*Material shown*
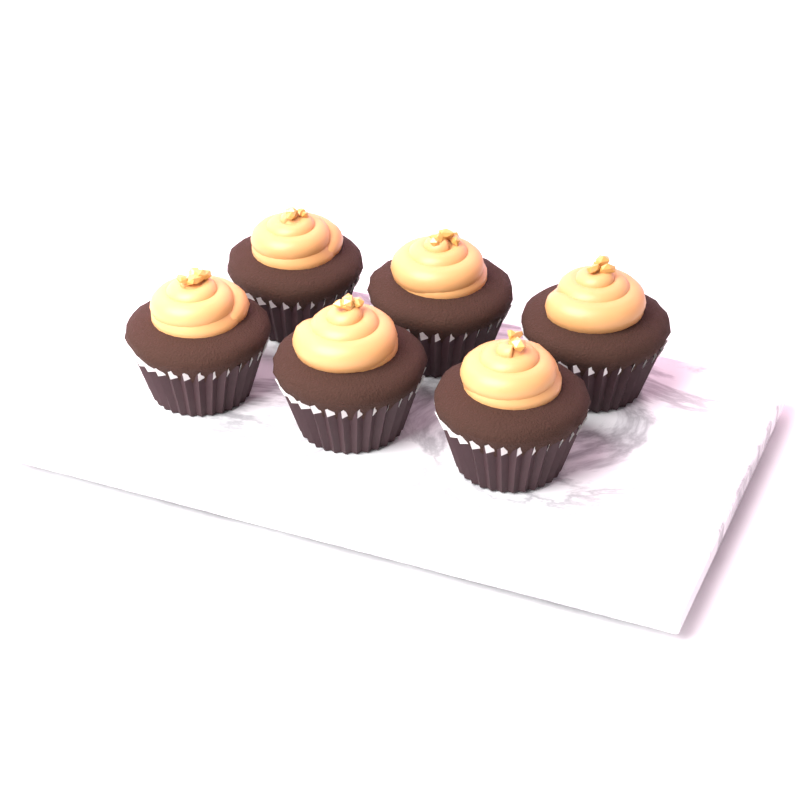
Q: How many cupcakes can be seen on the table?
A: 6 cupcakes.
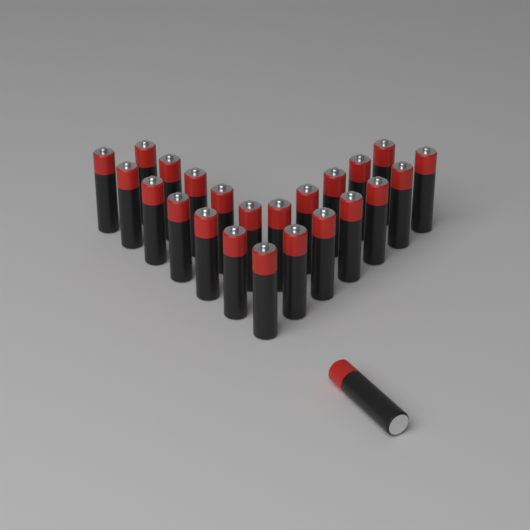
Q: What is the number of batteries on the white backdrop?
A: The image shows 24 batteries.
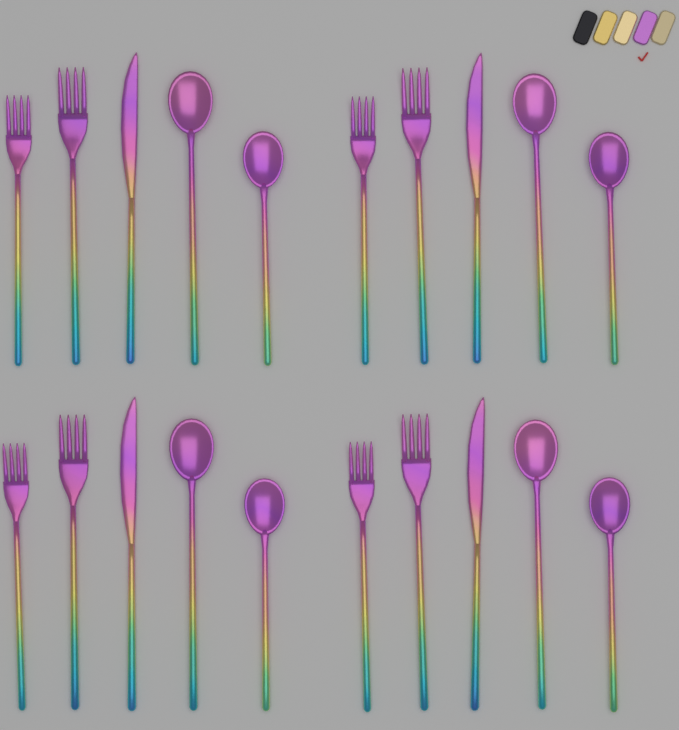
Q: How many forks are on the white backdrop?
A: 8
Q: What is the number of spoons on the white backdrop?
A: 8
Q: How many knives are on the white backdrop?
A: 4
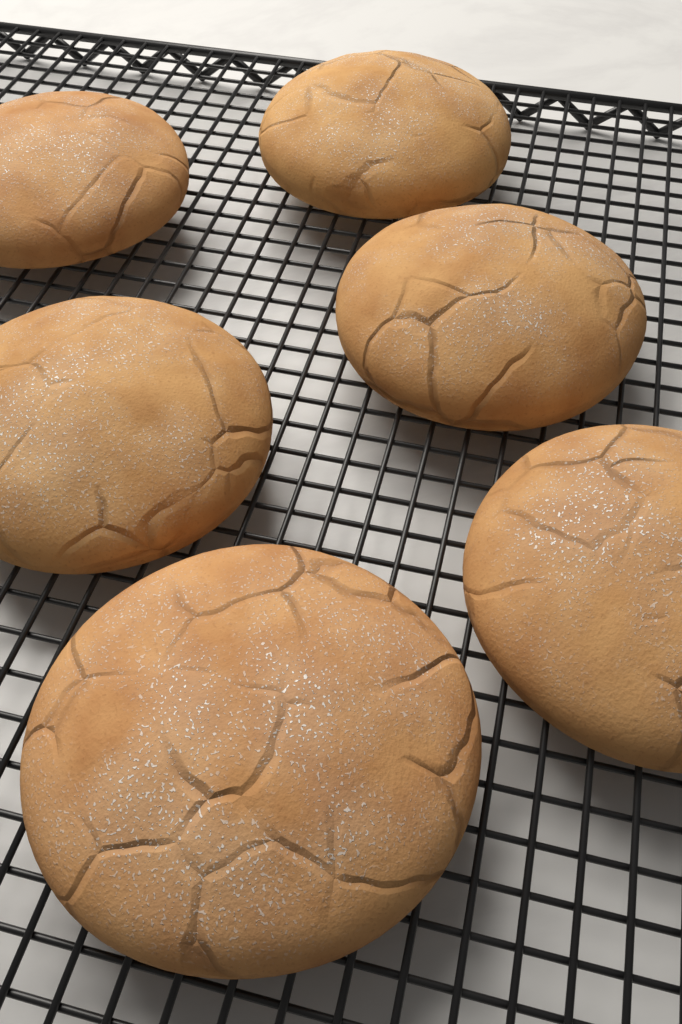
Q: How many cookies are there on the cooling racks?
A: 6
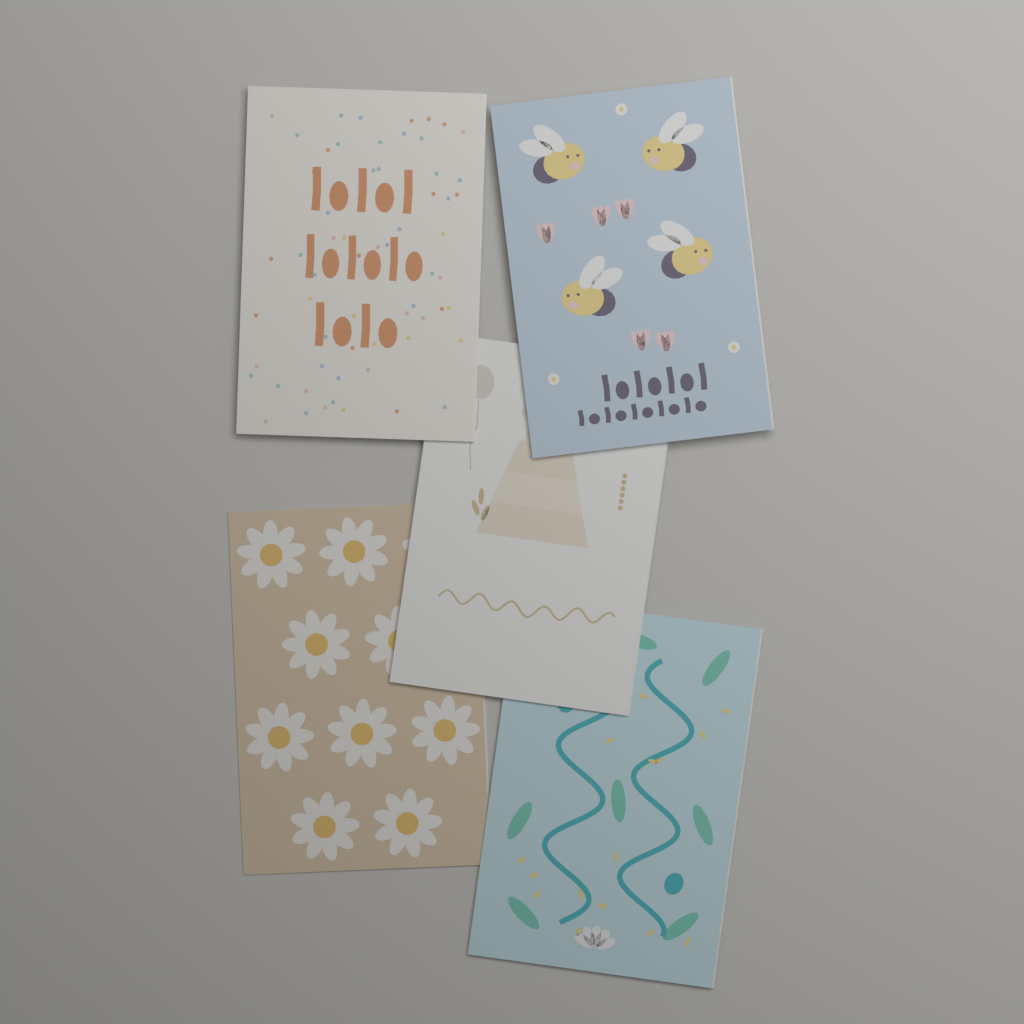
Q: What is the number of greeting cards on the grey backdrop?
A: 5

*The problem*
Can you copy out, word for word, the part of the listing that opens with the line containing "Q: What is the number of greeting" and continues through the end of the listing?

*Output for this task*
Q: What is the number of greeting cards on the grey backdrop?
A: 5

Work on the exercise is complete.